1. Read the changed source files from disk.
2. Start a fresh read-only reviewer or fresh generic subagent with only the current source snippets, the intended behavior change, and this checklist.
3. Ask it to evaluate trigger precision, source/runtime boundaries, host entrypoint wording, unsafe overreach, and test coverage.

Fallback path:

- If the current host lacks a dispatch primitive, the runtime cannot call it, or the user explicitly disabled helper agents, do not fake a fresh reviewer.
- Run source contract tests and direct source reads.
- Record `fresh_source_eval: not_run` with the reason.

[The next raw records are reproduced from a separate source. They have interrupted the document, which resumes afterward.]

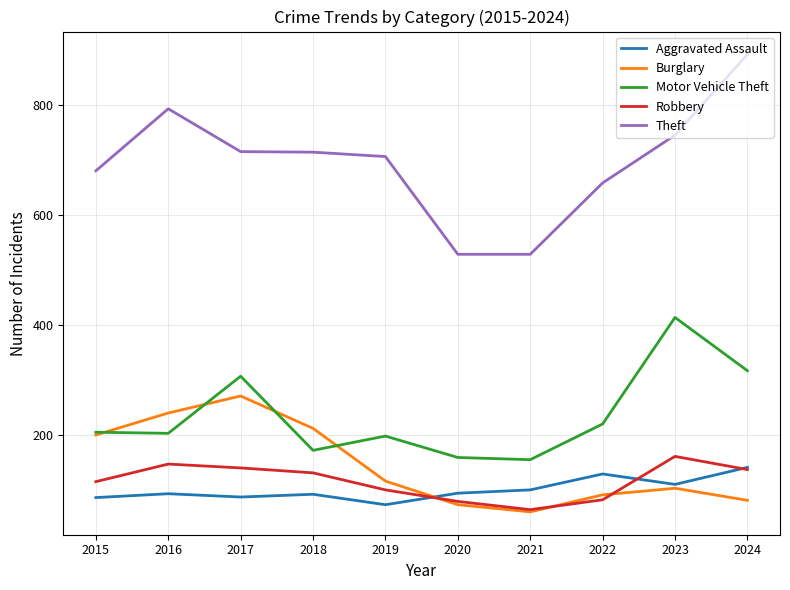

True or false: Robbery and Theft cross at least once.

False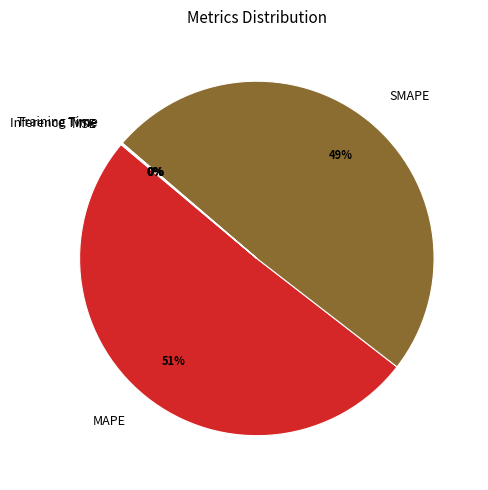

Is there any slice that represents more than half of the pie?

Yes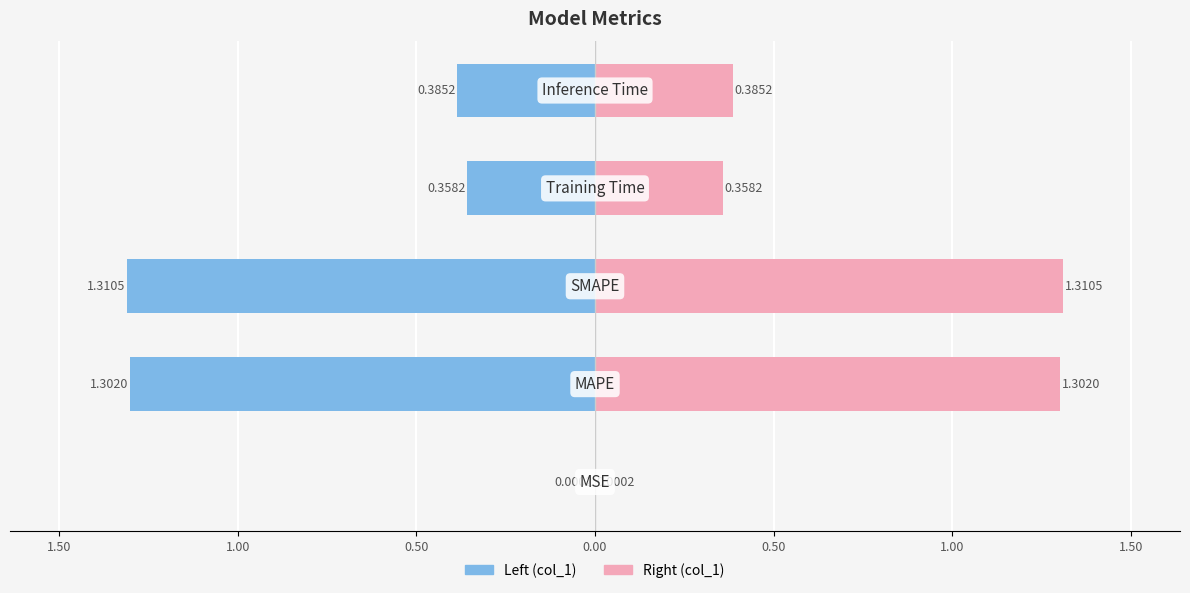

Is it true that col_1 (left) equals -2.1 at 1.00?

False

Do not claim fresh-source eval passed.

## Review Questions

The reviewer checks:

- Does the changed source still preserve `Light contract + Explicit boundaries + Scripts prepare, LLM decides`?
- Is the entrypoint surface correct for Claude (`/spec:*`), Codex (`$spec-*`), standalone skills, and internal-only skills?
- Does the text avoid exposing generated runtime assets as source-of-truth?
- Does the change avoid turning helper prose into a hidden workflow command?
- Are trigger rules precise enough to avoid routing unrelated lightweight requests?
- Are source/runtime regeneration needs stated without hand-editing runtime mirrors?
- Are deterministic facts assigned to scripts/tools and semantic judgment assigned to LLM/reviewers?
- Are focused contract tests updated for the changed behavior?
- Is `CHANGELOG.md` updated when project policy requires it?

## Output Template

```yaml
fresh_source_eval:
  status: passed | concerns | not_run
  source_paths:
    - skills/example/SKILL.md
  runtime_paths_checked: [] # usually empty; runtime mirrors are not source
  changed_behavior: "<one sentence>"
  reviewer_context: "fresh source snippets from current disk"
  checks:
    trigger_precision: passed | concerns | not_checked
    source_runtime_boundary: passed | concerns | not_checked
    host_entrypoints: passed | concerns | not_checked
    internal_only_boundary: passed | concerns | not_checked
    deterministic_vs_semantic_boundary: passed | concerns | not_checked
    tests: passed | concerns | not_checked
  findings:
    - severity: P1 | P2 | P3
      issue: "<what would mislead a future agent or user>"
      source: "<file path or section>"
      recommendation: "<minimal source-first fix>"
  not_run_reason: "<only when status is not_run>"
```

## Anti-Patterns

- Do not validate changed skill prose by invoking the same typed skill in the current session; it may still use cached definitions.
- Do not patch `.claude/`, `.codex/`, or `.agents/skills/` to make the eval pass.
- Do not claim a fresh-source eval passed when only normal unit tests or current-session reads were executed.
- Do not use the checklist to require subagent dispatch when the host lacks a dispatch primitive or the user explicitly disabled helper agents.
- Do not require PRs to pass a model judge in CI.